Schools shuttered across Myanmar in 2020 due to the COVID-19 pandemic, but unlike in other countries, many remain closed due to continued instability and widespread rejection of the public services provided by the regime. Many parents have worried about the effect this will have on their children’s development, but for kids like A Thor, it could be a matter of life or death.

Lway Shwe’s concerns echoed those of many Ta’ang families. As a poor farmer, she can hardly afford to send all her children to school, so she’s decided only A Thor would go. But even then, her options are limited. Whenever we met in 2021, she’d ask me about affordable schools or monasteries where her son could get a good education, and I could feel her concern and love for her second son.

Ashin Takkha Nyanna, a prominent Ta’ang monk based in Kyaukme Township, said many families send their children to monastic education in the bigger towns and cities to evade conscription for as long as they can, and with the hope they could serve as officers.

“If you look at the monasteries in Yangon and Mandalay, you will always see young novice Ta’ang monks and nuns, we used to joke about that. There are no monasteries without the Ta’ang,” he said during a phone interview in February.

Takkha Nyanna helped found the Ta’ang National Education Committee, which claims to run more than 420 schools serving over 25,000 students in TNLA territory. He said the TNLA is trying hard to fill the education void, but due to continued instability many children are still heading to monasteries in the big cities.

Meanwhile, the post-coup conflict has brought the reality of life in Myanmar’s troubled borderlands to the once peaceful Bamar heartland. For perhaps the first time, many parents in central Myanmar are worrying about their children being forcibly conscripted – something parents like Lway Shwe have lived with for many years.

This month, the junta sent shockwaves through the country when it announced its own plan to draft some 50,000 people per year to serve in its forces, as it faces unprecedented resistance across the country. The development has sent many young people scrambling for the exits, with an uptick in Myanmar nationals arrested while crossing the border to Thailand, while others contemplate joining anti-regime armed groups.
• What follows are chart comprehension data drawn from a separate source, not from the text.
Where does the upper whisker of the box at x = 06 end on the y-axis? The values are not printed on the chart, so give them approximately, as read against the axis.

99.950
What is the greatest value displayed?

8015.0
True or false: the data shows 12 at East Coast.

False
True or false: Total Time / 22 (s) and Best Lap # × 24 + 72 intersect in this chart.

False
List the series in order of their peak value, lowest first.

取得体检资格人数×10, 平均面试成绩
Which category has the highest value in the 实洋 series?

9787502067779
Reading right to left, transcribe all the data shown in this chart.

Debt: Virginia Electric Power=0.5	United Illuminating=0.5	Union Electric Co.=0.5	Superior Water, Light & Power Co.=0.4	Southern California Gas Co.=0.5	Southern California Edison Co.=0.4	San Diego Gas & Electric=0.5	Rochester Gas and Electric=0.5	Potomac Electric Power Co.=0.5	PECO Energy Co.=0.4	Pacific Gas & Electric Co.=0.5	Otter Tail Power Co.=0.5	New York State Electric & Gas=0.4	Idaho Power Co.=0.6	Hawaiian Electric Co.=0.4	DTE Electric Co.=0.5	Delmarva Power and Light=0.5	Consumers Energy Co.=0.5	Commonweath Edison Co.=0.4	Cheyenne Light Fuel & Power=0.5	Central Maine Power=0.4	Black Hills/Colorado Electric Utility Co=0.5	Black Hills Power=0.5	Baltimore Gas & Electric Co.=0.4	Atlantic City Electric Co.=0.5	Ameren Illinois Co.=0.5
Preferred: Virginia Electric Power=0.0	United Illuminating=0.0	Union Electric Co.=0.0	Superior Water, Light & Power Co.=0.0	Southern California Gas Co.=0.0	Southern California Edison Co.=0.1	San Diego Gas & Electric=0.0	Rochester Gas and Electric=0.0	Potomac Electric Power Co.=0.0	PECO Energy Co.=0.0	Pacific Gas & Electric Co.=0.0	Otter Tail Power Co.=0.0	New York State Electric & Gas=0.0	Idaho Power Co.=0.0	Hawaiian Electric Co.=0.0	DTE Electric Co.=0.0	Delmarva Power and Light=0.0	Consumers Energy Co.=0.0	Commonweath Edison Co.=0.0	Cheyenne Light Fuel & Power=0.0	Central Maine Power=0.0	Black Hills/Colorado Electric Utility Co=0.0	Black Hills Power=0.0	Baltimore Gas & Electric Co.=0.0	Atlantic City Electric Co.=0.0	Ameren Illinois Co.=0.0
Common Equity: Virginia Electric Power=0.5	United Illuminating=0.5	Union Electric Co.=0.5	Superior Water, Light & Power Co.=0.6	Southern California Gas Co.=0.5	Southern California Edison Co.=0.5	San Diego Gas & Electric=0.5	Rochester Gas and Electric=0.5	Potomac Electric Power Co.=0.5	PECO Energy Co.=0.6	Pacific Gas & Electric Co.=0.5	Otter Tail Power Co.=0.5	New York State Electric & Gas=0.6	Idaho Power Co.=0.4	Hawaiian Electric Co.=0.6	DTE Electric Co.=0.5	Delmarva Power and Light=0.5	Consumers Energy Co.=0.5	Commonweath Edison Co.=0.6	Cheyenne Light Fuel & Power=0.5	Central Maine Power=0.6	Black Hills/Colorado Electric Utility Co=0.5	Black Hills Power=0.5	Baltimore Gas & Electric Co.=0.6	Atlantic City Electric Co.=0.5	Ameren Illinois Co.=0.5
I reconnected with Lway Shwe a few days ago, catching up after three years of no contact. I was happy to hear A Thor is studying at a monastery in Mandalay city, where she hopes he can get a decent education.

“I’ll be grateful even if he can just read and write and learns some basic English and maths,” she said, although his fate remains sealed. “At least if he gets some education, he won’t be a low-ranking foot soldier.”